Before he takes to the stage, hotly-tipped newcomer Brooke Bentham opens proceedings. A hometown friend of Fender’s from when they used to do open-mic nights together, it’s fitting that she now opens his biggest ever headline shows. Despite having a hushed, reserved stage persona, her voice is the polar opposite, landing somewhere between Stevie Nicks and Wolf Alice’s Ellie Rowsell. She and her band blast through a set of tracks from her upcoming debut, due in February, including the grungey riffs of ‘All My Friends Are Drunk’ and the phenomenal ‘Blue Light’, which features Bentham’s vocal howl at its finest. Despite the more tender moments being spoiled by a talkative crowd, the distortion-fuelled recent single ‘Perform For You’ ends the set on an energetic high note.
As Fender and his band bounce onto the stage and launch into a thundering ‘Will We Talk’, it is clear that despite it being a Monday night, the Glaswegian crowd are properly up for it. The place promptly goes nuts and is matched only by Fender’s boundless energy. He only reaches the end of his second song of the night before commenting “it doesn’t get much better than that”. After the excellent ‘All Is On My Side’, featuring beautiful War On Drugs-esque melodies, he simply exclaims “this is fucking smashing, like” in his broad Geordie brogue. With a smile permanently etched across his face, Fender is loving every minute.
The frontman may be soft-spoken, but he certainly doesn’t shy away from his political viewpoints. He exclaims “fuck the Tories” after requesting to be brought with Scotland if independence eventually occurs, and during an urgent ‘Spice’, images of Donald Trump and Boris Johnson are displayed on the screens depicted as unsavoury beasts. On ‘Dead Boys’, an astutely aware ode to his hometown, he sings “everybody round here just drinks, because thats our culture”, and showcases himself as an emerging spokesman for a new generation of disaffected youth.

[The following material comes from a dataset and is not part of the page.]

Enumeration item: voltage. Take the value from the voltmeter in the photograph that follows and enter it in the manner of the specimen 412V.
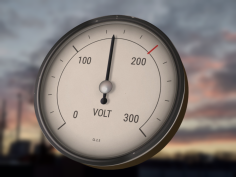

Fender is an unabashed Bruce Springsteen mega fan, and his influence is clear on the likes of stadium-sized singles ‘The Borders’ and ‘Hypersonic Missiles’, the latter of which features the classic “woah-oh-oh” chants that The Boss is renowned for. He even welcomes a saxophone player, resplendent in a bucket hat and vintage Newcastle United top, who adds extra E Street charm. If this wasn’t enough, the Geordie pays the ultimate tribute in ending his set on a now customary cover of ‘Dancing In The Dark’.
As one of the breakout stars of 2019, Sam Fender is leading the charge in bringing guitar-based music back to the airwaves. He has a thoroughly likeable persona, and while there isn’t much in the way of substance to many of his songs, it is refreshing to see faith being restored amongst the youth in anthemic guitar music once again.